**ZU ERLEDIGEN:**
1. Nenne die Anzahl der Tage, an denen sich die Nachhaltigkeitsbeauftragten laut dem Text über das Mapei-Treffen in Mailand miteinander austauschten.
2. Schreibe die Fortsetzung des Textes über das Mapei-Nachhaltigkeitstreffen im Anschluss an seinen letzten Satz.

**TEXT:**

Mapei: internationales Treffen zu Nachhaltigkeit

Wie kann die Bauindustrie die Umweltbelastung verringern? Das haben die Nachhaltigkeitsbeauftragten der Mapei Gruppe beim zweiten „International Sustainability Meeting“ in Mailand diskutiert.

Kollegen aus internationalen Tochtergesellschaften der Mapei Gruppe diskutierten in Mailand gemeinsam im Rahmen einer Podiumsdiskussion.
Kollegen aus internationalen Tochtergesellschaften der Mapei Gruppe diskutierten in Mailand gemeinsam im Rahmen einer Podiumsdiskussion. - © Mapei

Das Meeting lieferte einen umfassenden Überblick laufender Aktivitäten und Prioritäten für die kommenden Jahre. Am Hauptsitz in Mailand kamen die Nachhaltigkeitsbeauftragten der Tochtergesellschaften der Gruppe aus aller Welt zusammen, um sich drei Tage lang miteinander auszutauschen. Der Bestandsaufnahme der Konzernaktivitäten folgten Diskussionen zu Ansätzen, um die strategischen Prioritäten für die kommenden Jahre festzulegen.

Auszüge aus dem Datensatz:
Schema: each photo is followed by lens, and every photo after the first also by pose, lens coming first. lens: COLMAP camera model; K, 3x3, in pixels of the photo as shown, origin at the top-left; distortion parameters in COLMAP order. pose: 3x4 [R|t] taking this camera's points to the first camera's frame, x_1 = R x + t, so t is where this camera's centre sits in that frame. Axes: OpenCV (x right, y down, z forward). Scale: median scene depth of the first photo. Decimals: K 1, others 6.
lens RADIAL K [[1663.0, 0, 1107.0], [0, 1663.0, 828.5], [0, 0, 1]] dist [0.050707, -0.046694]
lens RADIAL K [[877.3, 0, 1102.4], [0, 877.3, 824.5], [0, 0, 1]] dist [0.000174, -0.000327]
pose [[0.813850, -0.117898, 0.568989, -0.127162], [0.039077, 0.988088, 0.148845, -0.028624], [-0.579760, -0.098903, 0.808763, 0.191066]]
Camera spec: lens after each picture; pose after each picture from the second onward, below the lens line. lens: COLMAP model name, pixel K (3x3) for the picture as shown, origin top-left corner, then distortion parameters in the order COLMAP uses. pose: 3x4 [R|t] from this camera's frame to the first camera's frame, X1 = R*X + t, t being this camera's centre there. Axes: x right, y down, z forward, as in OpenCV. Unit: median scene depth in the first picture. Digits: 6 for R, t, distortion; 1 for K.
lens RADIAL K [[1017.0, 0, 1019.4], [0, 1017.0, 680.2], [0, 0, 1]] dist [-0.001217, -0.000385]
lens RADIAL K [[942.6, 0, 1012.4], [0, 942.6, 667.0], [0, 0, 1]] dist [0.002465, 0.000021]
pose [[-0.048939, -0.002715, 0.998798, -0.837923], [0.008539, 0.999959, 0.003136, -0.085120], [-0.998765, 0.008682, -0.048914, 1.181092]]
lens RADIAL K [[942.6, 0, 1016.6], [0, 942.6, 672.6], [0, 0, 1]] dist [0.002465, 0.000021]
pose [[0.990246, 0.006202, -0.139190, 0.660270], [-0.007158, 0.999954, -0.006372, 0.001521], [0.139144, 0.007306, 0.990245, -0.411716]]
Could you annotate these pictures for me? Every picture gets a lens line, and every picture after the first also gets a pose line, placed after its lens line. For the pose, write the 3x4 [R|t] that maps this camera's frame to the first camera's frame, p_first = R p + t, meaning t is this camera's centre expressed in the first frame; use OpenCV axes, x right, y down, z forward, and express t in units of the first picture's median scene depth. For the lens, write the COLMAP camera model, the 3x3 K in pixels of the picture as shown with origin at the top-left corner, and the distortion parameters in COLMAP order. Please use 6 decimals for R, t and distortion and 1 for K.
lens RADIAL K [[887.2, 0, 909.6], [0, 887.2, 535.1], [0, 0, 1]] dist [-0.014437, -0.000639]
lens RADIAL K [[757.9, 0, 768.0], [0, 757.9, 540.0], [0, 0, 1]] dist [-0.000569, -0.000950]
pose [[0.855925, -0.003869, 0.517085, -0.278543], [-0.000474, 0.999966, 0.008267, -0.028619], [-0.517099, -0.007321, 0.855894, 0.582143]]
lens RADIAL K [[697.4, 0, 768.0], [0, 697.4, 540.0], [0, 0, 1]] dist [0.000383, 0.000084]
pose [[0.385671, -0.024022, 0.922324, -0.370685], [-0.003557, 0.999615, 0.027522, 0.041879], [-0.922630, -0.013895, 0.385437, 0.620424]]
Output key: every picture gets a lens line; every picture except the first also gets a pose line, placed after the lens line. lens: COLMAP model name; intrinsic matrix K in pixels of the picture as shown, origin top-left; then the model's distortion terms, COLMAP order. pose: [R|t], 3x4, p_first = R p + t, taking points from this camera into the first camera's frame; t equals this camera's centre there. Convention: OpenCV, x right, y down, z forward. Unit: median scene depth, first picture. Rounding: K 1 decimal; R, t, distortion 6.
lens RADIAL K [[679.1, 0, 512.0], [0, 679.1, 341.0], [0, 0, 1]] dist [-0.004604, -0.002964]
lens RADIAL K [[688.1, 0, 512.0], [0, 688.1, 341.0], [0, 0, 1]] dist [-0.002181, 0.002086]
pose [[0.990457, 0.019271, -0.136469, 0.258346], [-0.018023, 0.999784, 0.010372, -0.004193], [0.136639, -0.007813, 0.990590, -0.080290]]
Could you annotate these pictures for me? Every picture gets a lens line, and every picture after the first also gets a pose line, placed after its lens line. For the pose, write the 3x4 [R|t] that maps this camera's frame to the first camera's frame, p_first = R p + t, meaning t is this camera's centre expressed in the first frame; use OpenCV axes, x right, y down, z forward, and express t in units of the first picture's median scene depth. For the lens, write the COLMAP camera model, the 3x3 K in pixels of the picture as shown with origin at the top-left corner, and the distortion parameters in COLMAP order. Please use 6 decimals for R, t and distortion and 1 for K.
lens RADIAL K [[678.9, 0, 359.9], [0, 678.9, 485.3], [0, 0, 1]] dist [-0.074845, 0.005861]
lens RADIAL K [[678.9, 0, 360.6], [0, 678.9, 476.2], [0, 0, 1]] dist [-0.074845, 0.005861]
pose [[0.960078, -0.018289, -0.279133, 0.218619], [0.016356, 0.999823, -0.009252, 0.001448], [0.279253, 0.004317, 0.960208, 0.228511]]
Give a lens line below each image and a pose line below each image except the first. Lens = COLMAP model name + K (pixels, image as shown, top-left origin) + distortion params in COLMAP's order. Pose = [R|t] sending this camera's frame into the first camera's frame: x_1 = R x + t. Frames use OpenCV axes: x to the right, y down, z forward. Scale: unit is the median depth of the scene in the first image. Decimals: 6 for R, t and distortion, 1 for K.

**ANTWORTEN:**
1. Drei Tage.

2.
Bernd Lesker, Leiter Anwendungstechnik & Produktmanagement Fußbodentechnik & Parkett bei der Mapei GmbH, referierte zum Thema: „Nachhaltigkeitszertifizierungen: Verpflichtung, Chance oder Wettbewerbsvorteil?“ Sein Credo: Das Engagement von Mapei für Nachhaltigkeit sei ein echter Wettbewerbsvorteil und weder Greenwashing noch Lippenbekenntnis. „Das Meeting bot drei Tage des Austauschs und Lernens, die die Fähigkeit der Gruppe gestärkt haben, die Herausforderungen des ökologischen Wandels mit Kompetenz, Transparenz und Weitsicht anzugehen“, heißt es in einer Mitteilung des Unternehmens.